CD56+ cells in aldosterone-producing adenomas exhibited a higher variant allele frequency for pathogenic KCNJ5 mutations than CD56- cells and co-expressed CYP11B2.
CD56+ cells in aldosterone-producing adenomas harbor a higher mutational burden, particularly in KCNJ5, and co-express CYP11B2, suggesting they are the primary aldosterone-producing population.
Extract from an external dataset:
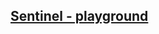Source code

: 
## [Sentinel - playground](https://apps.sentinel-hub.com/sentinel-playground/?source=S2L2A&lat=47.89747039593264&lng=33.210296630859375&zoom=10&preset=1_TRUE_COLOR&layers=B01,B02,B03&maxcc=20&gain=1.0&gamma=1.0&time=2022-04-01%7C2022-10-25&atmFilter=&showDates=false)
Objective: Background and Objective Primary aldosteronism (PA) is the most common form of secondary hypertension, often caused by aldosterone-producing adenomas (APAs). These benign adrenal tumors frequently harbor somatic mutations in ion channel-related genes such as KCNJ5, CLCN2, CACNA1D, CACNA1H, ATP1A1, CTNNB1, CADM1, ATP2B3, SLC30A1, GNA11/Q and PRKACA, leading to dysregulated intracellular calcium homeostasis and excessive aldosterone production. CD56, also known as the neural adhesion molecule (NCAM1), is a marker of aldosterone-producing cells in the adrenal zona glomerulosa and in APAs. CD56+ cells express significantly higher levels of CYP11B2 than CD56- cells. However, limited data are available on their mutational landscape and their contribution to tumor heterogeneity. The objective of this study was to investigate the genetic and functional heterogeneity of APAs by analyzing mutational landscapes and the role of CD56+ cells in aldosterone overproduction. Design and method: CD56+ and CD56- cells were isolated from APA tissues using immunomagnetic beads coated with anti-CD56 antibody. DNA was extracted from APA tissues, CD56+ cells, and CD56- cells, and targeted NGS was performed to assess mutational status. Immunohistochemistry was performed to assess the localization and co-expression of CD56, CYP11B1, and CYP11B2 in APA tissue sections. Results: Targeted NGS identified multiple somatic mutations across APA tissues and sorted cell populations, including variants in key genes such as KCNJ5, CACNA1D, and CLCN2. In samples harboring pathogenic KCNJ5 mutations, CD56+ cells consistently showed a higher VAF than CD56- cells and bulk APA tissue, indicating enrichment of the mutation in this subpopulation. In KCNJ5-negative APAs, other mutations were detected at variable frequencies across cell fractions, suggesting differential mutational landscapes. Immunohistochemistry revealed co-localization of CD56 with CYP11B2 and CYP11B1, supporting the presence of hybrid steroidogenic phenotypes. Conclusions: Our findings support the hypothesis that CD56+ cells constitute the primary aldosterone-producing population within APAs, with a higher mutational burden, particularly in KCNJ5, and co-expressing CYP11B2. Integrating IHC, mutational, and transcriptomic data will provide deeper insights into aldosterone biosynthesis and may guide future targeted diagnostics or therapies.
Khatoon et al. (Fri,) conducted a other in Primary aldosteronism (aldosterone-producing adenomas). CD56+ cells vs. CD56- cells and bulk APA tissue was evaluated on Mutational status and co-expression of CD56, CYP11B1, and CYP11B2. CD56+ cells in aldosterone-producing adenomas exhibited a higher variant allele frequency for pathogenic KCNJ5 mutations than CD56- cells and co-expressed CYP11B2.